A classic example that’s making the rounds – that I’ll be writing about later – is the idea of parenthood, thanks to Jessica Valenti’s new book. Many have told me and continue to maintain that it’s “perfectly natural” to have/want children; that it’s the most “powerful biological urge” (how this measures up against starvation or thirst, I’m not sure). Because of this power and potency, it’s moral to breed.
However, this is not true: that’s an explanation for why breeding occurs, not what makes breeding moral! People move from a description to a normative claim: just because it is the case that things occur – for example, racism, sexism, violence – is not a reason to think it moral or not worth questioning or criticising. All we’ve been given is a description of the situation, not what makes the situation moral.
There are also more pressing concerns in terms of this thinking. Firstly, it’s highly selective. By defending this position, we are being dishonest thinkers because we’re only reporting one side, namely the “good” part: rainbows, cute animals, having children (I guess), and so on. We are ignoring the other: diseases, earthquakes, predation, and so on, which are awful occurrences and natural. To be accurate and scientific, we must have a broader scope in our thinking. Otherwise we’re selectively choosing one type of occurrence, making the whole framework of ‘natural’ seem entirely preferable.
If we align ourselves to nature, does it mean eating our young, killing violently, and so on, just because it occurs in nature? Why ignore this category of natural occurrences but embrace the other “good” one? We must know the broader framework to make accurate assessments. Selective thinking like this is unscientific and unhelpful: choosing to view “natural” only in terms of what is “good” is selective.
Secondly, it also becomes redundant.
If “natural” is “good”, what use does it serve as a moral rubric? When people say “homosexuality is unnatural”, they are saying “homosexuality is wrong”. But how does that help the discussion? “It’s wrong because it’s unnatural” is the same as saying “it’s wrong because it’s wrong”. That doesn’t tell us why it’s wrong: it’s again “a description” – a false one in this case since, since, as I indicated previously, there are 1,500 animal species that engage in homosexual behaviour. The assertion becomes a tautology. But just showing that a supposedly unnatural act occurs in nature does not make it moral either! The entire point is to get rid of linking so tightly “moral” and “natural”: whether something does or does not occur in nature doesn’t aid our deciding whether that act is moral.

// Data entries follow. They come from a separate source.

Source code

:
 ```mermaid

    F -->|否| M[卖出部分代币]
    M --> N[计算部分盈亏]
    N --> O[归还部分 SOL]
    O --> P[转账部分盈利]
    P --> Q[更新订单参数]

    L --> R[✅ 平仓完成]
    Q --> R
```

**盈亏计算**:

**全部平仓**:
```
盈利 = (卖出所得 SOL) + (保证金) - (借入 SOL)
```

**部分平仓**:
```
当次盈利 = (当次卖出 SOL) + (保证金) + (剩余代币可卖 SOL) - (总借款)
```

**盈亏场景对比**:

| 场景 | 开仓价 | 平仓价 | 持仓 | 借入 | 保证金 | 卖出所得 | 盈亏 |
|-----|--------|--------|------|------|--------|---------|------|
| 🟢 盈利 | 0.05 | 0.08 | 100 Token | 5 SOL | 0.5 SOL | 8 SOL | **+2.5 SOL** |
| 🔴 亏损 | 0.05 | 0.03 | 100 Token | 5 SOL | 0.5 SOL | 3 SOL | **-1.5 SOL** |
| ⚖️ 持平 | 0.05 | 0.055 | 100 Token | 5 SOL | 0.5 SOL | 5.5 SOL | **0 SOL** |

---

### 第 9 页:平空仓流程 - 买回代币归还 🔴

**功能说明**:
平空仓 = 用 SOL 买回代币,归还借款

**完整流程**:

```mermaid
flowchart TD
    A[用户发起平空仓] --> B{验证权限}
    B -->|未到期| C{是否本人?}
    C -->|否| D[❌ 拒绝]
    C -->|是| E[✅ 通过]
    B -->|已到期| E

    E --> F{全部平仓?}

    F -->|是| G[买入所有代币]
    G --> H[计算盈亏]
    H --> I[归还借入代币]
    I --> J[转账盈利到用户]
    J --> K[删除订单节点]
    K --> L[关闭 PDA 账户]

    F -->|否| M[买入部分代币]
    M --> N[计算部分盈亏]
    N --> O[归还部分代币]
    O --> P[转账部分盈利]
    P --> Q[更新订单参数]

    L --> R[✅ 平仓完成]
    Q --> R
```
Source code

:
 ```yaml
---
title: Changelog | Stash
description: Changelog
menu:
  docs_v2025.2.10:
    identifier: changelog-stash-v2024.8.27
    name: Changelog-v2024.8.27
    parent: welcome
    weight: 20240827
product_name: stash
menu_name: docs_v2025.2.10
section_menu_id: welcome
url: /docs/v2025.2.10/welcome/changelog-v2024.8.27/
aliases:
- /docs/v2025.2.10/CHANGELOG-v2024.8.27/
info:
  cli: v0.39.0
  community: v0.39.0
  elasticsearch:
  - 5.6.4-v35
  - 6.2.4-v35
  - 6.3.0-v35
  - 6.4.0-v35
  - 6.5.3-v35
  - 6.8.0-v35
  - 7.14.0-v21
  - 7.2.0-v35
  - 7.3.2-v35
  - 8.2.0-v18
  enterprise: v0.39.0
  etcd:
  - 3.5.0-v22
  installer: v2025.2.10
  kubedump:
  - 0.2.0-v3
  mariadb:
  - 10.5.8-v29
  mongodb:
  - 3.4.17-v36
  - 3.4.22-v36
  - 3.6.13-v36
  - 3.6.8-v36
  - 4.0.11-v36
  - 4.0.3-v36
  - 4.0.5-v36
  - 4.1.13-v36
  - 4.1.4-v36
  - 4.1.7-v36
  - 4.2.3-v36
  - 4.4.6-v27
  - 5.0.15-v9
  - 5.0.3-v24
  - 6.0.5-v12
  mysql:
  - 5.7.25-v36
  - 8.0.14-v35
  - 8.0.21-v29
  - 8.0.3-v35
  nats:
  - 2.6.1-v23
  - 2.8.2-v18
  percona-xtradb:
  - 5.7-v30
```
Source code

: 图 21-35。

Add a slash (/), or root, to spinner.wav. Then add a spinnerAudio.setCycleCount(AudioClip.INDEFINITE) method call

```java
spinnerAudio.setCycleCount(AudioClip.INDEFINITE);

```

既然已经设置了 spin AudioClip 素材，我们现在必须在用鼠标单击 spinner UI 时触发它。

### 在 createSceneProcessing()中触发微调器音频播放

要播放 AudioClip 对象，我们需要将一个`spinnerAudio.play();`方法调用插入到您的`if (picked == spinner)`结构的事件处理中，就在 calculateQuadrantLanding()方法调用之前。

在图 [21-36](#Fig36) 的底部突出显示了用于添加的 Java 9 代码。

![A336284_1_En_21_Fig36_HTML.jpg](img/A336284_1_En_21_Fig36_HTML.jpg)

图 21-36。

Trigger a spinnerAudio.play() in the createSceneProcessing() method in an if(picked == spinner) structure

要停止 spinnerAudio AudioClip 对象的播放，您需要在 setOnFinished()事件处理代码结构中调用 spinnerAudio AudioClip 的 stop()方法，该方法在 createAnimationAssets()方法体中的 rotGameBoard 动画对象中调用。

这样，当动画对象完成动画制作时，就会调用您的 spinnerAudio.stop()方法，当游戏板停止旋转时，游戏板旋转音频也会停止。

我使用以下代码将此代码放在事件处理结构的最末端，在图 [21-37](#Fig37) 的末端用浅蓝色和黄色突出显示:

After all, wearing glasses, building hospitals and using crutches don’t occur in nature – are these to be considered “wrong” based on that category? If they’re not, why use the category of “unnatural” or even “natural” at all when discussing morality?
We need to stop this appeal to nature in our thinking, in our application to actions, and in our moral deliberations. There are better, reasonable and, indeed, evidence-based justifications for these, which better serve us than mere appeals to this thing called “nature”.
Nature is just a description of things that occur “naturally”. Presumably this means “without interference from humans”, but why remove humans from the natural? We’re as natural as daffodils – with which we share genetic ancestors. What exactly is unnatural? Cars? Plastic? The Internet? I see no difference between a beaver’s dam and the Internet: both are made using materials from the Earth. Sure iPods don’t grow on trees, but like beavers’ dams, they have origins in raw, “natural” materials. At what magical point from the mining of metals to downloading the latest Linkin Park song does your iPod become “unnatural”?
‘Nature’ to a large extent is an entirely useless notion in moral thought that is high time we got rid of.
Update: I originally wrote about “otters’ dams” but reader Thom Shanken kindly corrected my idiocy.